Y como esas frases hay todavía mucho más. El problema es tan grave que, a pesar de que las familias populares pueden estar integradas por personas que recorren diversas tonalidades de piel, incluyendo unas más oscuras que otras o si se prefiere, menos claras, es factible que exista discriminación y hasta exclusión, reviviendo aquel cuento corto del “Patito feo” o la emblemática película de Joselito Rodríguez “Angelitos Negros”.
Con este texto no pretendo minimizar en absoluto el racismo tradicional que atañe a los blancos, ni negar que aquellos son quienes gozan de más privilegios en México como afirman las estadísticas, sino poner de manifiesto que, desafortunadamente, el problema en nuestra sociedad es laberíntico y que el racismo desciende hasta llegar a las personas indígenas y afrodescendientes. Tan sólo hay que buscar noticias en torno al bullying, sobre adolescentes indígenas en escuelas secundarias públicas de la Ciudad de México, para constatar este hecho.

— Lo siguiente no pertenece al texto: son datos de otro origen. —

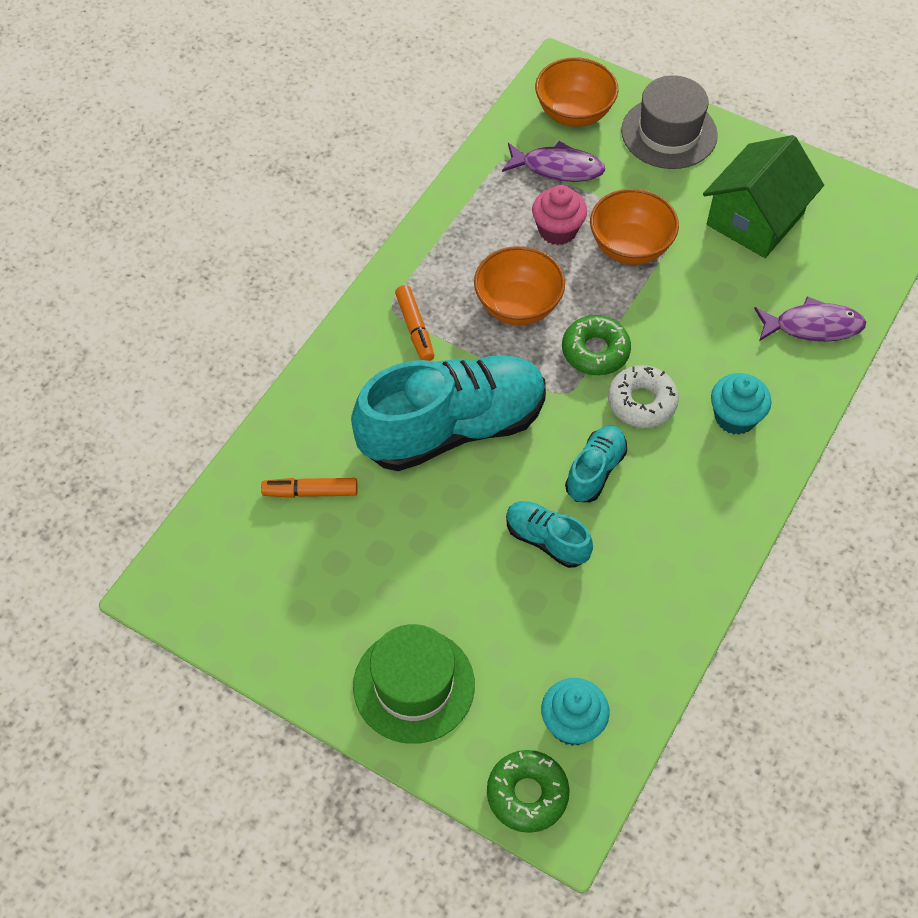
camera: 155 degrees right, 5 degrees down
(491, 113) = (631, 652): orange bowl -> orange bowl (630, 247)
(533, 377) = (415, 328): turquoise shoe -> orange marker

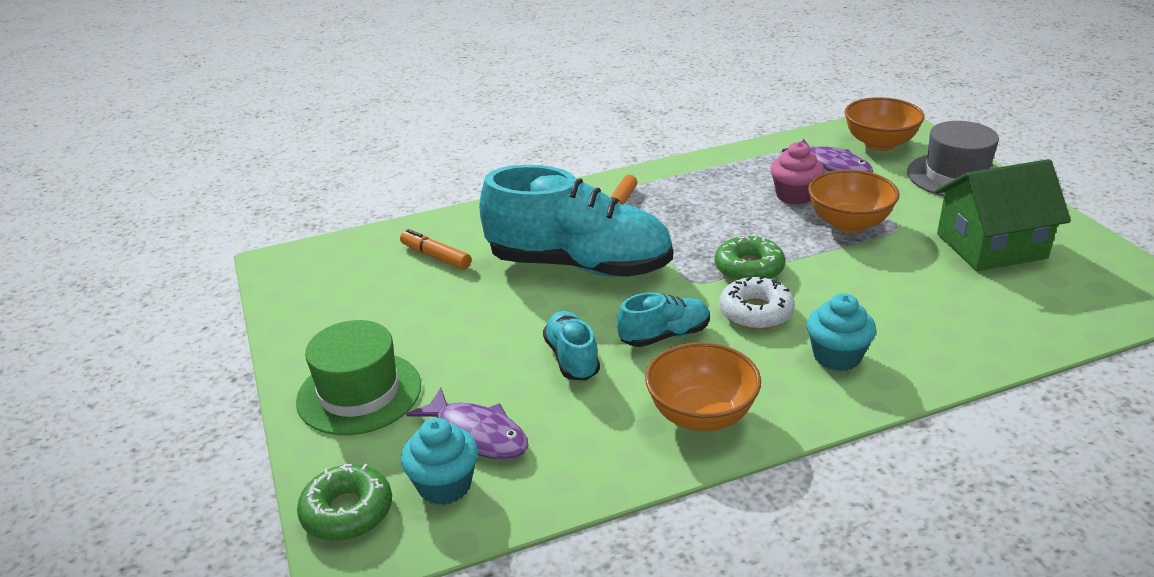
camera: 40 degrees right, 25 degrees down
(518, 306) = (713, 222): orange bowl -> orange bowl (701, 415)
(813, 326) = (985, 330): purple fish -> purple fish (477, 434)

Por consiguiente, valdría la pena que el debate sobre este tipo de discriminación no se reduzca al espacio virtual y a un grupo que está consciente de sus privilegios, sino que analicemos y modifiquemos lo que hemos normalizado. Por ello, resulta crucial reflexionar este asunto desde los diversos ámbitos que integran nuestra cotidianidad, como: los hogares, iglesias, escuelas, centros de esparcimiento, centros comerciales, mercados y supermercados, etc., y tratemos de eliminar alusiones racistas de nuestro lenguaje, de tal forma que se bloquee la transmisión a las nuevas generaciones. Las niñas y los niños no merecen esta herencia.